Nichols prolongs the ambiguity of Curtis’ visions as much as he can. At first, it seems like he might be playing games, inflating tension artificially, but it later becomes clear that the LaForches’ confusion might be a product of Nichols’ own ambivalence. Curtis sees visions of a storm that will literally annihilate the land, but can’t escape the knowledge that his own mother began to slowly lose herself to schizophrenia at exactly his age in the film. Nichols has to decide whether it’s worse for Curtis to be wrong, and for his family to lose him, or for him to be right and lose the world altogether, though his family might survive.

Curtis spends the film’s first act trying to hide the changes he feels in himself, and there’s an agonizing few minutes when you think he might try to keep this ruse up for the whole film. Eventually, though, Nichols lets the tension slip; as Curtis says, he knows what he comes from. This is where Samantha becomes a real character. Her love for her husband, and her understanding of his insistence on never leaving his family, refuses to bow to growing pressure from their friends and family. When Curtis begins expanding the family’s underground storm shelter, his panic becomes public and people start to talk. Curtis loses his friends and his job; the loss of medical insurance robs his daughter, who is deaf, of an opportunity to get cochlear implants. Samantha forces herself to bend to Curtis’ broken logic — the possibility that he has betrayed his family in order to protect it.

Nichols deftly introduces elements of contemporary anxiety into Take Shelter, both directly and symbolically.

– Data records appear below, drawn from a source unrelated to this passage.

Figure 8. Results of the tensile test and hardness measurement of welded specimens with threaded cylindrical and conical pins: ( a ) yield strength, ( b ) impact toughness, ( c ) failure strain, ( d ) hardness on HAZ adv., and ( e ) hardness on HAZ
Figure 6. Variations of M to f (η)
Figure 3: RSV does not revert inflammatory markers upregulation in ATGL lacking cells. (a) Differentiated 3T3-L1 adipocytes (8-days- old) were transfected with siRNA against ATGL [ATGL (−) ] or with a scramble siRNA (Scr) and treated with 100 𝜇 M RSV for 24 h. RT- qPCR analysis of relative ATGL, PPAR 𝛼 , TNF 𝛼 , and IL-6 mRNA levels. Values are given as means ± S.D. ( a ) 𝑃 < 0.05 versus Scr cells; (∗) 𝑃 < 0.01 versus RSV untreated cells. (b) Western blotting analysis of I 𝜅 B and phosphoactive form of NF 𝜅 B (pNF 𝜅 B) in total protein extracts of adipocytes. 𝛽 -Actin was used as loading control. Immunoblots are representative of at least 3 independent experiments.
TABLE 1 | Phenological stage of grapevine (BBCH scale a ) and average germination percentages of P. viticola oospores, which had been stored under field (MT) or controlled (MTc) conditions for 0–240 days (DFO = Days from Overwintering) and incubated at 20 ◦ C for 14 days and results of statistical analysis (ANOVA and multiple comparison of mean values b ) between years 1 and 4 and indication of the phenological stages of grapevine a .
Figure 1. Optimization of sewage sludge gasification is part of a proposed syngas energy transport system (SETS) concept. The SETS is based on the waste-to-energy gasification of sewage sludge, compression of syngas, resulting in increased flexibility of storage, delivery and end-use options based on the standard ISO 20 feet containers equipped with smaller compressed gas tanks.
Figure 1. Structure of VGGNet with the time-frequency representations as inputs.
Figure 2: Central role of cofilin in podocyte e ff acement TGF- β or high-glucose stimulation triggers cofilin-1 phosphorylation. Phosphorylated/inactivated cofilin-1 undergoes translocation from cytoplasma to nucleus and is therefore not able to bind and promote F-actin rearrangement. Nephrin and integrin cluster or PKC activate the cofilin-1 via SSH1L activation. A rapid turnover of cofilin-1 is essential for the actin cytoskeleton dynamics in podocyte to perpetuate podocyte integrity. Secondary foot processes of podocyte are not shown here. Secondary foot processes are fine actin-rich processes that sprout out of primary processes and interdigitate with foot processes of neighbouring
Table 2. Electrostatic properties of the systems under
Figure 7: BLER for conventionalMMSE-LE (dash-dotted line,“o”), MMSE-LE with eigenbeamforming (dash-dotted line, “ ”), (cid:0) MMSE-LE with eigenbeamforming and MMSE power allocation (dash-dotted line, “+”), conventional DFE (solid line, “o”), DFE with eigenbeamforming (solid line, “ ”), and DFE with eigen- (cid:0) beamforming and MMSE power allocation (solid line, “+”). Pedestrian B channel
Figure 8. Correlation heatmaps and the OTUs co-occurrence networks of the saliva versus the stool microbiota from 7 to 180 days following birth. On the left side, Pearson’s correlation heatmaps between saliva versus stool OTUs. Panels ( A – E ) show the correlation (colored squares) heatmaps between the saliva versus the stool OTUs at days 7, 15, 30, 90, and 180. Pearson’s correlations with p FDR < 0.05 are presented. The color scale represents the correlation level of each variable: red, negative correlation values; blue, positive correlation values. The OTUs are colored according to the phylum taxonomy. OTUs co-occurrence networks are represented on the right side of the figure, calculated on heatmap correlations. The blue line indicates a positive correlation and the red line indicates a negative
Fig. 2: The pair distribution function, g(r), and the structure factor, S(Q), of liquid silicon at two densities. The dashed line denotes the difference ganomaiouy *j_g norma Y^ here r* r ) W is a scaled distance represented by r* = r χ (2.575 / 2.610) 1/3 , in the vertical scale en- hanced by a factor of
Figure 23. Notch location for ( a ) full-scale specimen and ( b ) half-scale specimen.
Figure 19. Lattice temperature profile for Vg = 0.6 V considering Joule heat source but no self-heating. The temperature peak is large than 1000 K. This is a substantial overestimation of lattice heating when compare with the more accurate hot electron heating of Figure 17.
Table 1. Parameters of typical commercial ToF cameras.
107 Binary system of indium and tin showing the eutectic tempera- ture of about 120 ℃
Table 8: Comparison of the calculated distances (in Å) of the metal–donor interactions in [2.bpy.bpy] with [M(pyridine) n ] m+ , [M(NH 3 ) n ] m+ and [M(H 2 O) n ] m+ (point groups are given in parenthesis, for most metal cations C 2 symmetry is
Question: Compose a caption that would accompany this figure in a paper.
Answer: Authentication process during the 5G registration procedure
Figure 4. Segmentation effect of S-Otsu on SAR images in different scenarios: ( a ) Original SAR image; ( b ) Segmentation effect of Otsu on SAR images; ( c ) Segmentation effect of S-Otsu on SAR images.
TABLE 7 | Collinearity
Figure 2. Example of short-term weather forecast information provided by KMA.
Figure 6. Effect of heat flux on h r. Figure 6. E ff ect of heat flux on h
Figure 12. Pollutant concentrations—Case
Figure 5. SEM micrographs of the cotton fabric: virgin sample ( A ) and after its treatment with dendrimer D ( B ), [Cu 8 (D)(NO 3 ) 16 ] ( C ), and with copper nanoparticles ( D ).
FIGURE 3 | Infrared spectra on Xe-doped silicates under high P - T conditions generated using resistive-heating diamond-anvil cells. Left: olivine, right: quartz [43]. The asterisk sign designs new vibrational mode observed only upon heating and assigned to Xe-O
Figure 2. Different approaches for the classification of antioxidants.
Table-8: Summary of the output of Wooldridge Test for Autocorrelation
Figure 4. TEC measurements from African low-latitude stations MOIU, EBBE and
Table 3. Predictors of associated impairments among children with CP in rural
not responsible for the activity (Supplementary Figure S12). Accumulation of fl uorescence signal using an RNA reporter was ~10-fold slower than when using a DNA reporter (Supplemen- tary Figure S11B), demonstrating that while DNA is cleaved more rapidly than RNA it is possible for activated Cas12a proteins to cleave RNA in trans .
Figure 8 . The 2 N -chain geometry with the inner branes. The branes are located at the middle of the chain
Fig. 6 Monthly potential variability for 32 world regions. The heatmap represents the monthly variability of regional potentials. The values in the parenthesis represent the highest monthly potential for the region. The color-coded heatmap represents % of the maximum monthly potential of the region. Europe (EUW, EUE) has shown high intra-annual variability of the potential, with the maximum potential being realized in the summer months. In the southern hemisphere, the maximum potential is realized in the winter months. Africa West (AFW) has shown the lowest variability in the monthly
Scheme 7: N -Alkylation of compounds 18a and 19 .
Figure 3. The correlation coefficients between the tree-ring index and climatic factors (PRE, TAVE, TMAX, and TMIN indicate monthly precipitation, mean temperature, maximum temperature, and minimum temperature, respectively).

He’s described the film as the product of starting a family at a time of overwhelming fear for the planet and for civilization. In the film, the imagined catastrophes consist of attacks from both nature and individuals. The individuals begin vaguely, first with the family dog, then faceless figures, until they become those who are closest to Curtis. Watching his fear grow, and how he tries to reason himself out of his nightmares, provides Shannon an opportunity to put his grimace and furrowed brow to full effect. When he does finally let the war in his head out, it’s one of the most intense, astonishing performances this year’s films have yet offered.

How we cope with anxiety and fear tells us a lot about how well we can survive this particular historical moment. It’s quickly apparent that Curtis needs help, and how he approaches psychiatry lets Nichols play with current attitudes to medication and counseling. If Curtis is to lose his mind, then how he and his family begin their relationship with psychiatry is important. Watching Curtis navigate his skepticism of therapy and his fear of what he might do allows us to see another corner of Nichols’ thesis: that though help exists, no one can single-handedly shepherd us through our terror or our doubt.

Curtis promised himself early in life that he would never leave his family, and his inability let himself be unequal to this obligation is the central paradox of Take Shelter. Samantha puts her trust in him, supporting and carrying him as he seems doomed to drag their family into ruin. They each prove — Samantha with her stoicism, Curtis with his determination — that the bond that inhabits true families is immutable, come hell or high water.